Sehr geehrte Frau Jost,

gerne beantworte ich Ihre Frage:
Im neuen Förderkonzept wäre die von Ihnen dargestellte Situation kein Thema. Der Mindestanstellungsschlüssel (Grenze der Gefährdung des Kindeswohls) liegt bei 1:12,5. Gerechnet werden die Arbeitsstunden aller ausgebildeten Fach- und Hilfskräfte sowie der Berufspraktikant/inn/en.
Unterstellt man im betroffenen Kindergarten eine Arbeitszeit der Leiterin von 38,5 Stunden/Woche und eine durchschnittliche Nutzungszeit der Kinder von rund 600 Stunden/Woche errechnet sich ein Anstellungsschlüssel von 1:15,6. Die Grenze zur Kindeswohlgefährdung ist somit weit überschritten. Die Arbeitszeit der Abiturientin bzw. Erzieherpraktikantin darf nach den Kriterien der kind- und nutzungszeitbezogenen Förderung nicht berücksichtigt werden. Im vorliegenden Fall müsste die staatliche Förderung eingestellt werden.

Im geltenden Recht nach BayKiG ist zu unterscheiden und die Sachlage nicht ganz so eindeutig. Während der Dauer des Vorpraktikums für Erzieherinnen ist die erworbene Vorbildung als gleichwertig mit der Ausbildung einer Kinderpflegerin anerkannt.

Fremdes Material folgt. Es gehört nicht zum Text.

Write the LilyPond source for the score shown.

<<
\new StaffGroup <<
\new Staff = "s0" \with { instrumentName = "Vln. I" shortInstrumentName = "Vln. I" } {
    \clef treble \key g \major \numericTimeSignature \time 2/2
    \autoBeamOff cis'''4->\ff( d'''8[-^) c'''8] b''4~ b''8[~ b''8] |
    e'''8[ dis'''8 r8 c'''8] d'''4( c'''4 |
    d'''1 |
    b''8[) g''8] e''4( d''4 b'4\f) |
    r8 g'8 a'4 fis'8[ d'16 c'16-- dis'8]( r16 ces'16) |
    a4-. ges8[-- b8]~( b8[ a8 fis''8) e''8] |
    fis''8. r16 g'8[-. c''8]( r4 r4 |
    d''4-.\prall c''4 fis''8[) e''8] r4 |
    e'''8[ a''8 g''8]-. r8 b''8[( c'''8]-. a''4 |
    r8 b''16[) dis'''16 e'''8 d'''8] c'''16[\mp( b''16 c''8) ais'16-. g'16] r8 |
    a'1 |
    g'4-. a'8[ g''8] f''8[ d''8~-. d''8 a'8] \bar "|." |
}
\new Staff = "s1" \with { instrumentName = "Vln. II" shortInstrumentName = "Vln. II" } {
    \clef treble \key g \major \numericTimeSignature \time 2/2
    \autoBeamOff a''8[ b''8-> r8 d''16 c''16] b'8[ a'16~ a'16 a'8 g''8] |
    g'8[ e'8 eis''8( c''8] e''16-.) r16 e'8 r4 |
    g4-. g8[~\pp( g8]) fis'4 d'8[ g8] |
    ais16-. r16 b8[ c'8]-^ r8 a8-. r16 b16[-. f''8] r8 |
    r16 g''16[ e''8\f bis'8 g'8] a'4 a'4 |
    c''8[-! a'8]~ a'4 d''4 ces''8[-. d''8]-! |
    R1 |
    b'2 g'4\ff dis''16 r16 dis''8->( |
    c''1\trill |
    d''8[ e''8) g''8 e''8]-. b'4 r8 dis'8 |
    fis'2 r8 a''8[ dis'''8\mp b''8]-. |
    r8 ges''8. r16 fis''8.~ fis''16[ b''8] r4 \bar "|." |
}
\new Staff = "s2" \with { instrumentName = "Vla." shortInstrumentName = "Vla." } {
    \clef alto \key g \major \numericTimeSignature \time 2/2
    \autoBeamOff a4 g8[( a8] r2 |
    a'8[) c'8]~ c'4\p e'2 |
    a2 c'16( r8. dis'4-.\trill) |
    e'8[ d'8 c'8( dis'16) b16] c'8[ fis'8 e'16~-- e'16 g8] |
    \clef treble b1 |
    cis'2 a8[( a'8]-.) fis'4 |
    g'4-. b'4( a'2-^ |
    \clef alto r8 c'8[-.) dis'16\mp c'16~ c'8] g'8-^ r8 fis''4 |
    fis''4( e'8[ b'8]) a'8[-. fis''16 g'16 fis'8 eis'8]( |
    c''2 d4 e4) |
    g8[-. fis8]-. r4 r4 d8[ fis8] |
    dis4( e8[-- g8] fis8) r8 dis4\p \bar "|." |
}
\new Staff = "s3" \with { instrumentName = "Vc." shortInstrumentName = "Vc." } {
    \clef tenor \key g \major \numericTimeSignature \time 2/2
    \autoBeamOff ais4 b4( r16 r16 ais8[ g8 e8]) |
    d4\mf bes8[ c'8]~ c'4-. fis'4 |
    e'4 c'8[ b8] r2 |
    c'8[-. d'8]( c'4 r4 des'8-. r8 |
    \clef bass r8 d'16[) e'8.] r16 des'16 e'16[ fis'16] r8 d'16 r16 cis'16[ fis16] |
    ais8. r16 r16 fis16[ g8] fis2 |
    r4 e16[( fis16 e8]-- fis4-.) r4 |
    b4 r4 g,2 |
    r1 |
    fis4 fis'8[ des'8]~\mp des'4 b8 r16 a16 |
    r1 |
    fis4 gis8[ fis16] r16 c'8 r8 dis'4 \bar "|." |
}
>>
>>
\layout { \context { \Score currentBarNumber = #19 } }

Dies bedeutet, dass Erzieherpraktikanten im Kindergarten im Grunde auf Planstellen eingesetzt werden dürfen und die Kosten staatlich und kommunal bezuschusst werden können. Bis 2001 konnte eine Besetzung 1 Erzieherin, 1 Vorpraktikantin somit nicht beanstandet werden.

Das Vorpraktikum wurde 2001 jedoch reformiert. Es wurde in ein sozialpädagogisches Seminar umgestaltet und besteht aus einen überwiegend theoretischen und einen fachpraktischen Teil. Die stärkere Verknüpfung dieser Teile und insbesondere der Umfang des Unterrichts an der Fachakademie lassen einen Einsatz einer Erzieherpraktikantin (neue Bezeichnung für Vorpraktikantin) auf einer Planstelle bzw. Zweitkraftstelle meines Erachtens nicht mehr zu. Zu lange Zeiten wäre die Erzieherin auf sich alleine gestellt. Die Mitwirkung von Eltern darf bei Feststellung des Personal-Kind-Schlüssels nicht berücksichtigt werden. Es bestehen somit erhebliche Bedenken, ob § 12 4.DVBayKiG im vorliegenden Fall noch erfüllt ist. Wenden Sie sich daher an die zuständige Kindergartenaufsicht (idR. das Jugendamt) mit der Bitte, der Angelegenheit nachzugehen.